▼▼▼
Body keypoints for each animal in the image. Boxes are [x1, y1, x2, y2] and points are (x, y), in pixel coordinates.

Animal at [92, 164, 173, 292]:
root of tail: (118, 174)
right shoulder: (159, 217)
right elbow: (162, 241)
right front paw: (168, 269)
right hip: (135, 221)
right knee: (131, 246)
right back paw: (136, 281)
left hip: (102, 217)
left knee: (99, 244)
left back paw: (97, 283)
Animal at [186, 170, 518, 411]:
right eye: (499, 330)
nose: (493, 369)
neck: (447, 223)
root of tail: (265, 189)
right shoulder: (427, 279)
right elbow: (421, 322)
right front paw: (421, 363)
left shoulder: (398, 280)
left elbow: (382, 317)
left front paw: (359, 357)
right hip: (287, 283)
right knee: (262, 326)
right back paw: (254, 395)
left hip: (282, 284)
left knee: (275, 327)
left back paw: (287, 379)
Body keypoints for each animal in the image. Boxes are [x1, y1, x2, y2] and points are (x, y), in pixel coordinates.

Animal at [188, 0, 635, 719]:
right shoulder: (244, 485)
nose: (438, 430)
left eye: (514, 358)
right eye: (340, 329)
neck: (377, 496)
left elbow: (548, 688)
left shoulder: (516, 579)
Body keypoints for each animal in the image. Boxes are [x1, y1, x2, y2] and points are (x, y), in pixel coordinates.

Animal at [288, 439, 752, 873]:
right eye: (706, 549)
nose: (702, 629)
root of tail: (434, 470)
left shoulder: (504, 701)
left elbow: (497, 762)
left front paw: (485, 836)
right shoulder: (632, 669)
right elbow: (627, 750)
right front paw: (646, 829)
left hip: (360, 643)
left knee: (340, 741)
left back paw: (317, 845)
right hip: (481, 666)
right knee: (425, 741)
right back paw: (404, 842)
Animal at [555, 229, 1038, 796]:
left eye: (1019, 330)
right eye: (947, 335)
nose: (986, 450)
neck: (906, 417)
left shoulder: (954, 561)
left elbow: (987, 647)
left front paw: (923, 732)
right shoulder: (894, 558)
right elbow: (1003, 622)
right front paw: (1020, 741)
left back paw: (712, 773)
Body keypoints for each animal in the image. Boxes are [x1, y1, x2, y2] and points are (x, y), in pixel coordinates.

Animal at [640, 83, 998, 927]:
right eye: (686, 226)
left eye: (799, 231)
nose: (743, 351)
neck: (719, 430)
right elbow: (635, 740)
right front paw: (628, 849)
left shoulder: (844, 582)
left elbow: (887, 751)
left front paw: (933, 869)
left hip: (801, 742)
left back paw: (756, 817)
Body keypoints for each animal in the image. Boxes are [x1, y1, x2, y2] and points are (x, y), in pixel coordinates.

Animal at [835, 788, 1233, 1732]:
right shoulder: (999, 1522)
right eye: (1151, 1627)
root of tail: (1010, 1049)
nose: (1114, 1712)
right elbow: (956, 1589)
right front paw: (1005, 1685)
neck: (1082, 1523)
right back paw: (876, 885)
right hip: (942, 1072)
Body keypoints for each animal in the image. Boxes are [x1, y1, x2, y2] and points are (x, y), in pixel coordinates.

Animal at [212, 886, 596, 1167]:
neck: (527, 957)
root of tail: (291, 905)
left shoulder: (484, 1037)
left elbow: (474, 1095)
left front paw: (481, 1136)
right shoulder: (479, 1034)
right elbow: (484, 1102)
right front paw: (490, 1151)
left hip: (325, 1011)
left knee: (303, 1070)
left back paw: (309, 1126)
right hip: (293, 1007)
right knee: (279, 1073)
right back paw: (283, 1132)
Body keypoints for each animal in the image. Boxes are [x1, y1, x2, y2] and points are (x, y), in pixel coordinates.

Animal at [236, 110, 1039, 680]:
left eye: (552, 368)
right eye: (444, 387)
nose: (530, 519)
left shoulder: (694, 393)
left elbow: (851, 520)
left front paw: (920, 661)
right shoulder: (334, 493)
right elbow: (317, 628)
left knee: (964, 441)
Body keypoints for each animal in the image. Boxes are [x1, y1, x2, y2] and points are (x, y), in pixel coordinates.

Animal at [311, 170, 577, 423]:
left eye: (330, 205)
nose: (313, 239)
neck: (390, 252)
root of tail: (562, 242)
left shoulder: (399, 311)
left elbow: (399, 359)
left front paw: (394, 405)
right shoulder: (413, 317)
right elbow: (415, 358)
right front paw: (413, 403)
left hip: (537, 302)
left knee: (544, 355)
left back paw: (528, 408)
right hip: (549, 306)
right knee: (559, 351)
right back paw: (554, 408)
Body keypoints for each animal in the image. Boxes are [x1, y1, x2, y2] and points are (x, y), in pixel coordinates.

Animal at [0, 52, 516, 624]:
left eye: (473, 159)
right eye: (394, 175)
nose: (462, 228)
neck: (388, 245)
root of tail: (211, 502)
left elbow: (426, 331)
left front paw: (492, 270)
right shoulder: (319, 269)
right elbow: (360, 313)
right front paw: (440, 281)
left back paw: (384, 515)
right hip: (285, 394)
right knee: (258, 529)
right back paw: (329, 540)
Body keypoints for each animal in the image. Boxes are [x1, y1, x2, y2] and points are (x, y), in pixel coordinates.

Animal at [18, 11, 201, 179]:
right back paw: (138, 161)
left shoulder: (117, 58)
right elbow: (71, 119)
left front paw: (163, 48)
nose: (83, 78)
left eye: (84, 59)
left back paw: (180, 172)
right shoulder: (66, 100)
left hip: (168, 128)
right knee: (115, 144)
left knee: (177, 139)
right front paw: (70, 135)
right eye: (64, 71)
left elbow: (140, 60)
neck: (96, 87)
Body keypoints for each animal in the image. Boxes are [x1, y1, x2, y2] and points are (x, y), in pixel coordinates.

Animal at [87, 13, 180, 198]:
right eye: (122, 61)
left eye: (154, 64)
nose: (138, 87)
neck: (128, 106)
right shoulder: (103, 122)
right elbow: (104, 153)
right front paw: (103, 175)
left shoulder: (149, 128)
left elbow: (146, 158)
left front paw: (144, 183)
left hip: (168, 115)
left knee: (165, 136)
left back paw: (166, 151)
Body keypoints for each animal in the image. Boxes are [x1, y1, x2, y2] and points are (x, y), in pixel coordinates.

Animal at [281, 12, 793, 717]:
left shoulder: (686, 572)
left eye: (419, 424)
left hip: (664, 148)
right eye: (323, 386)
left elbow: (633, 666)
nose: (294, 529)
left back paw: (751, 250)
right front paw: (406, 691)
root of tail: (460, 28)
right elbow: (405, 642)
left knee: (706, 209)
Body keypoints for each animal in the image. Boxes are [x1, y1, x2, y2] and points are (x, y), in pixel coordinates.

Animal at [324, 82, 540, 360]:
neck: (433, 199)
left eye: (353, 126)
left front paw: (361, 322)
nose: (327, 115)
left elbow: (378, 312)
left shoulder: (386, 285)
▲▲▲
WHAT YOU NEED TO DO –
In the data shown above, how many lines hold the string "tail"? The answer is the number alone.

EXERCISE ANSWER –
8